■ **Document excerpt**:
╭──

# tear stain :)



## MalshiChase (Mar 6, 2011)

I'm so sure there are several posts about this, but I cannot find them. 

What do you use? Recommend? Dislike?

Thanks in advance!


----------



## Johita (Jul 10, 2009)

MalshiChase said:


> I'm so sure there are several posts about this, but I cannot find them.
> 
> What do you use? Recommend? Dislike?
> 
> Thanks in advance!


Hi, I've been using Spa Lavish facial scrup on Aolani since I got him. he had tear stains when he was teething and then again last fall but he's clearing up now. I think he has tendencies to tear in the fall so whatever I do may still not prevent them from occoruing, but we'll see what happens this fall. Last fall he got sick so maybe that had something to do with it. Also, food has a lot to do with why they may tear. If they are allergic to grains or chicken and you are feeding them food with those ingredients in them then they will tear and possible bacteria will grow causing the staining. Hope this helps. Yes, there are lots of posts on this subject, but it is all trial and error for each pup. Good luck!


----------



## LJSquishy (Feb 27, 2008)

If you look toward the top of Spoiled Maltese, you will see a black bar with different links. Click on the one that says 'Search', and you can type in "tearstain" and a bunch of posts and/or topics will come up regarding tearstains. You can filter it to only show threads (the topic), or you can filter it to show every post that talks about tearstaining.

Spa Lavish Facial Scrub is a wonderful product. It does not remove tearstains, it is a facial wash that you can use daily or every few days to help keep the face clean so bacteria doesn't grow. It does lighten any staining ever-so-slightly.

╰──

■ **Bounding boxes and keypoints**:
╭──

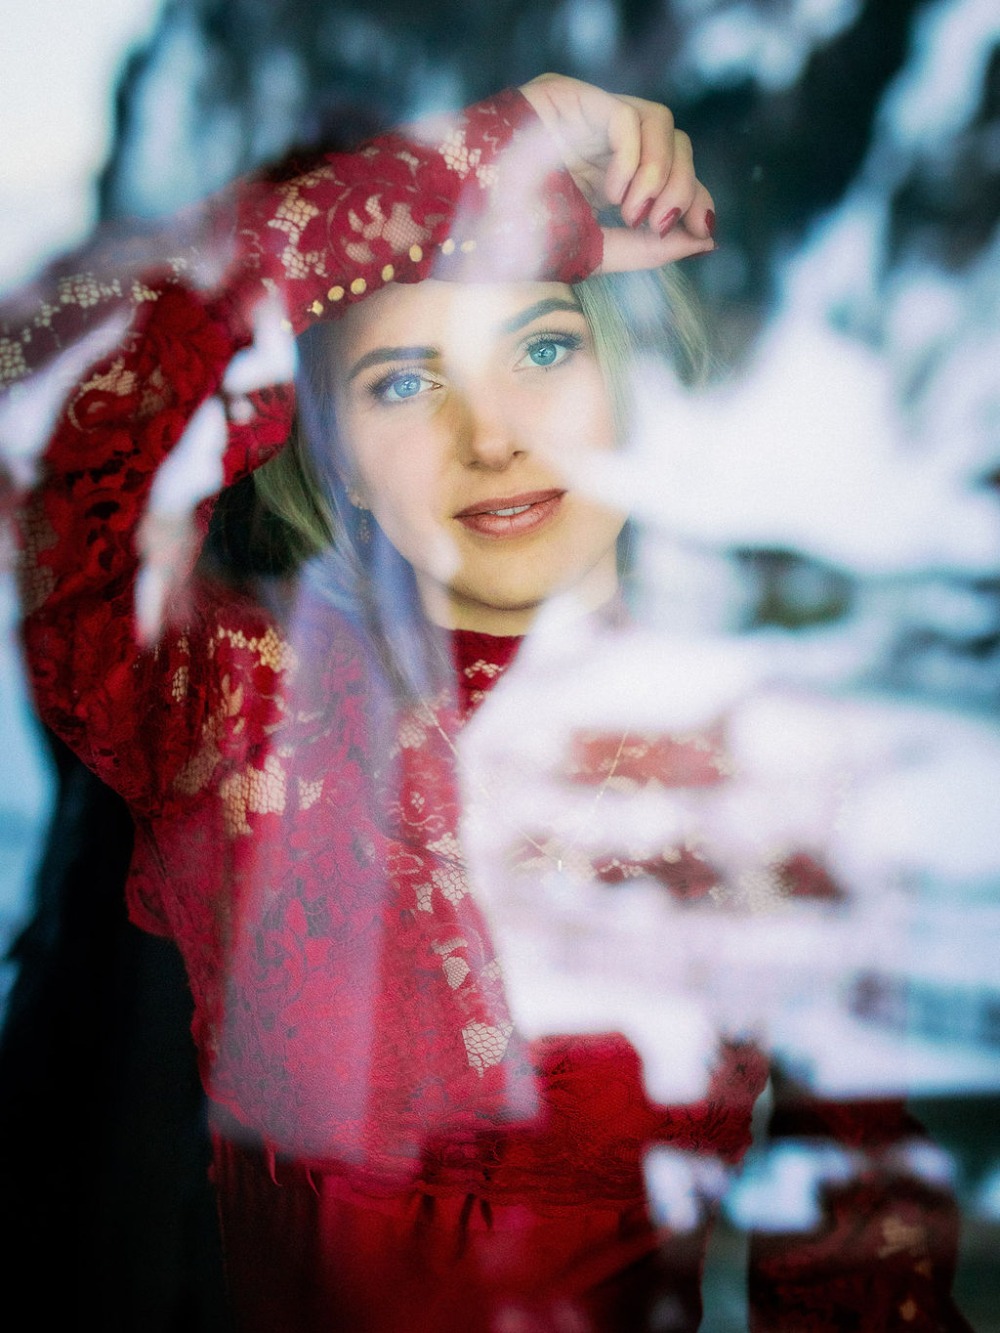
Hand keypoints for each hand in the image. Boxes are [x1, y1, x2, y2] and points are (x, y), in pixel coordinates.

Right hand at [519, 73, 715, 271]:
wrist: (466, 223)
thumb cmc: (520, 240)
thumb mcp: (598, 250)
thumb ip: (651, 248)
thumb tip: (707, 241)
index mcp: (608, 174)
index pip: (671, 172)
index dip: (694, 195)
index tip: (703, 230)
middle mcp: (603, 140)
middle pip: (676, 143)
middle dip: (681, 186)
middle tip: (656, 224)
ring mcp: (587, 114)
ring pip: (662, 122)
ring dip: (660, 174)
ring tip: (632, 212)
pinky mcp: (571, 96)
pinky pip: (627, 118)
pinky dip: (633, 160)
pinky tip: (613, 195)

╰──

■ **Required work**:
1. In the tear stain thread, does Spa Lavish Facial Scrub remove tearstains?
2. Pick up the tear stain thread right after its last sentence and keep it going.
You won't need the records for any of this.

■ **Expected responses**:
1. No. It is a facial wash used daily or every few days to keep the face clean so bacteria doesn't grow, and it lightens staining only very slightly.

2.
Until your pup is over 1 year old, the best thing you can do is try and keep his face clean and as dry as possible. If he does not naturally grow out of tearstaining by his 1st birthday (teething is a big cause of tearstaining), you can try a few different things. Tylan or Tetracycline can be given by your vet for 10 days to see if it stops the staining. They are antibiotics that will fight bacteria if it is indeed bacteria that is causing the staining. This only helps some dogs. If it works, the new hair will grow out white (you will have to wait for the stained hair to grow out to be cut). Feeding a grain-free diet is usually something most people do, since many dogs are allergic to grains. I do not think my dogs are allergic to anything, but I choose to feed a grain-free diet anyway. Some dogs are allergic to chicken so that is something to wonder about, although many do fine on chicken. Blocked tear ducts are another possibility. You will usually need to see a dog opthamologist to get an idea if they might have blocked tear ducts. They can be flushed out to see if that helps, or they could have an odd eye shape that causes tears to flow over their lids rather than drain properly.

Just wait it out for now, and after he turns one, if you don't see a significant improvement in staining, you can consider a few different courses of action. :thumbsup:


----------



## Chantilly Lace (Jan 31, 2010)

*tear staining-consider this*



MalshiChase said:


> I'm so sure there are several posts about this, but I cannot find them.
> 
> What do you use? Recommend? Dislike?
> 
> ...


Well after struggling I finally took Chantilly Lace to a specialist, a Veterinary Ophthalmologists, best money ever spent! The only thing I have to say is poor baby! I have bought every product known to man to fight the tear stain, have taken her several times to Doctor, given her antibiotics even though no infection present. Wash her face everyday and still fighting stain!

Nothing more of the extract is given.